**摘录:**
------------------------

1.Caused by: java.lang.NoClassDefFoundError: scala/collection/GenTraversableOnce$class
具体错误日志:
Caused by: java.lang.NoClassDefFoundError: scala/collection/GenTraversableOnce$class
at org.elasticsearch.spark.rdd.AbstractEsRDDIterator.<init>(AbstractEsRDDIterator.scala:28)
at org.elasticsearch.spark.sql.ScalaEsRowRDDIterator.<init>(ScalaEsRowRDD.scala:49)
at org.elasticsearch.spark.sql.ScalaEsRowRDD.compute(ScalaEsRowRDD.scala:45)
at org.elasticsearch.spark.sql.ScalaEsRowRDD.compute(ScalaEsRowRDD.scala:38)
at org.apache.spark.rdd.RDD.computeOrReadCheckpoint(RDD.scala:319)
at org.apache.spark.rdd.RDD.iterator(RDD.scala:283)
at org.apache.spark.rdd.MapPartitionsRDD.compute(MapPartitionsRDD.scala:38)
at org.apache.spark.rdd.RDD.computeOrReadCheckpoint(RDD.scala:319)
at org.apache.spark.rdd.RDD.iterator(RDD.scala:283)
at org.apache.spark.rdd.MapPartitionsRDD.compute(MapPartitionsRDD.scala:38)
at org.apache.spark.rdd.RDD.computeOrReadCheckpoint(RDD.scala:319)
at org.apache.spark.rdd.RDD.iterator(RDD.scala:283)
at org.apache.spark.rdd.MapPartitionsRDD.compute(MapPartitionsRDD.scala:38)
at org.apache.spark.rdd.RDD.computeOrReadCheckpoint(RDD.scala:319)
at org.apache.spark.rdd.RDD.iterator(RDD.scala:283)
at org.apache.spark.scheduler.ResultTask.runTask(ResultTask.scala:70)
at org.apache.spark.scheduler.Task.run(Task.scala:86)
at org.apache.spark.executor.Executor$TaskRunner.run(Executor.scala:274)
at java.util.concurrent.ThreadPoolExecutor.runWorker(ThreadPoolExecutor.java:1145)
at java.util.concurrent.ThreadPoolExecutor$Worker.run(ThreadPoolExecutor.java:615)

------------------------

**所给数据:**

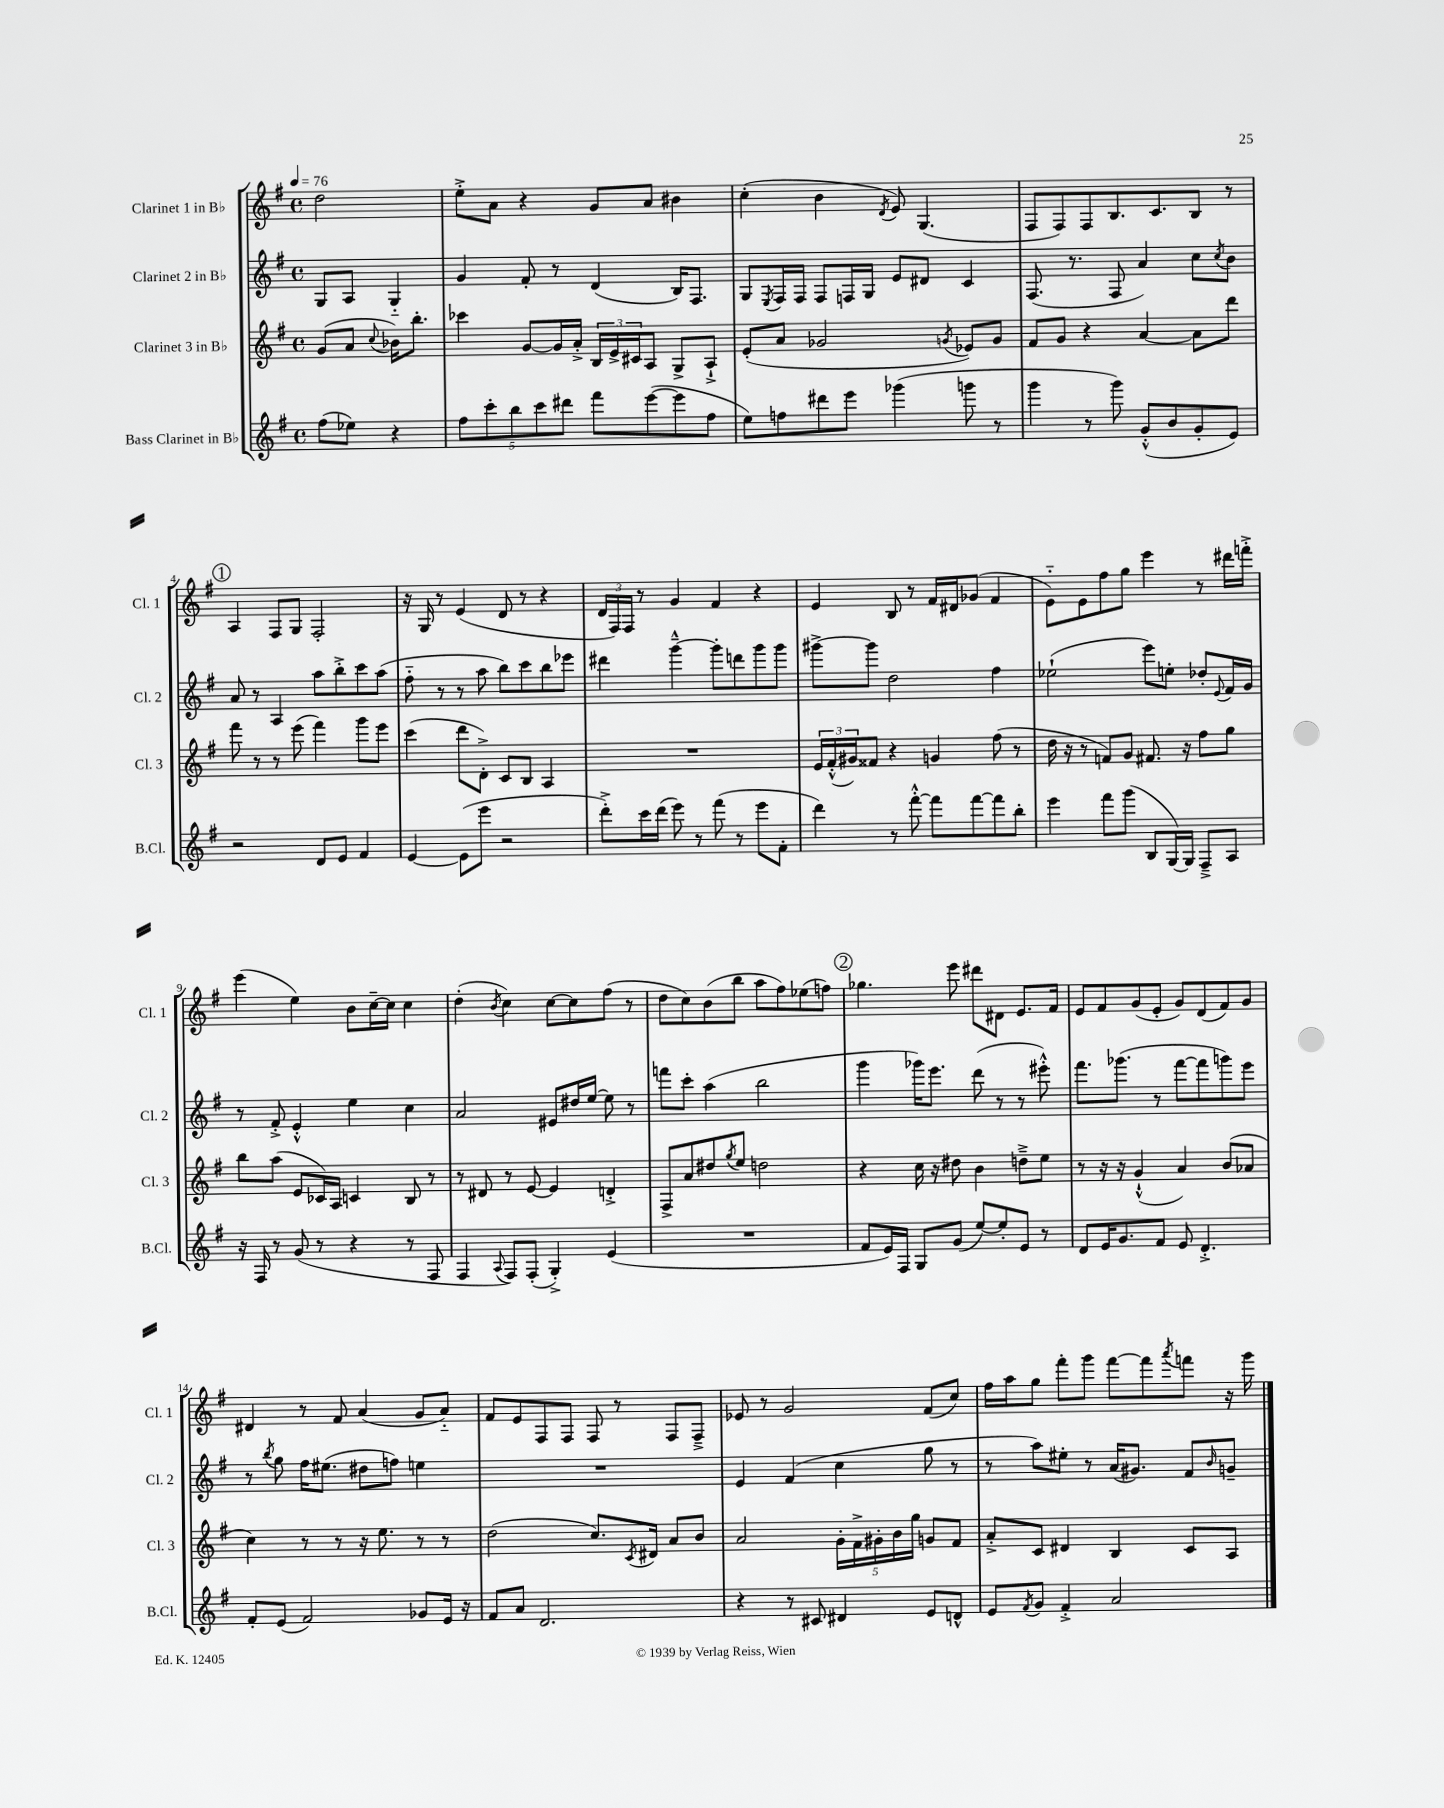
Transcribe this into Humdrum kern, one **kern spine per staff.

------------------------

**要求 1:**
这段 Spark 错误日志摘录中，NoClassDefFoundError 报告找不到的类是哪一个？
**要求 2:**
从最后一行之后继续写这段 Spark 错误日志摘录。

**最终答案 1:**
scala/collection/GenTraversableOnce$class

**最终答案 2:**
... 1 more
原因分析及解决方法:
- spark所依赖的scala版本与系统安装的scala版本不一致
通过检查, 系统安装了scala2.11.1, spark依赖的包为2.11.8; 统一之后, 问题依然存在 - scala2.11.8中并不存在类GenTraversableOnce
通过其API Reference可知, 该类是有定义的, 而且spark下关于sparkSQL的example运行测试通过; - 代码自身问题, 调用API方式或配置不当
原有代码(参照了官方scala示例):
conf = SparkConf()
conf.setMaster("spark://192.168.1.181:7077").setAppName("es_spark")
conf.set("es.nodes", "192.168.1.181")
conf.set("es.port", "9200")
conf.set("es.resource", "web-2016.12.26/web")
sc = SparkContext(conf=conf)
sqc = SQLContext(sc)
df = sqc.read.format("org.elasticsearch.spark.sql" ).load("web-2016.12.26/web")
df.printSchema()
print df.first() # 这里开始报错
改用根据rdd来创建view的方法, 修改后如下:
es_conf = {
"es.nodes": "192.168.1.181",
"es.port": "9200",
"es.resource": "web-2016.12.26/web",
"es.read.field.include": "city,uri,unique",
}
query = '''{
"query": {
"match": {"city":"Guangzhou"}
}
}'''
es_conf['es.query'] = query
rdd = sc.newAPIHadoopRDD(
"org.elasticsearch.hadoop.mr.EsInputFormat",
"org.apache.hadoop.io.NullWritable",
"org.elasticsearch.hadoop.mr.LinkedMapWritable",
conf=es_conf).map(lambda x: x[1])
schemaUsers = ss.createDataFrame(rdd)
schemaUsers.createOrReplaceTempView("users")
res = ss.sql("select uri from users")
print (res.first())
2. NativeCodeLoader: Unable to load native-hadoop library for your platform
原因分析及解决方法:
主要是jre目录下缺少了libhadoop.so和libsnappy.so两个文件。具体是,spark-shell依赖的是scala,scala依赖的是JAVA_HOME下的jdk,libhadoop.so和libsnappy.so两个文件应该放到$JAVA_HOME/jre/lib/amd64下面。
这两个so:libhadoop.so和libsnappy.so。前一个so可以在HADOOP_HOME下找到,如hadoop\lib\native。第二个libsnappy.so需要下载一个snappy-1.1.0.tar.gz,然后./configure,make编译出来,编译成功之后在.libs文件夹下。
当这两个文件准备好后再次启动spark shell不会出现这个问题。
参考自: https://www.zhihu.com/question/23974067/answer/26267153
3. Initial job has not accepted any resources; check your cluster UI to ensure that workers are registered and have sufficient memory
原因分析及解决方法:
默认情况下spark.cores.max是不限制的, 运行第一个spark application时, 会分配所有的cpu来执行任务;
因此第二个application很可能就得不到足够的资源了。假设每个任务最多获取一半的cpu资源, 假设总共节点的core为8, 我们可以设置为spark.cores.max=4。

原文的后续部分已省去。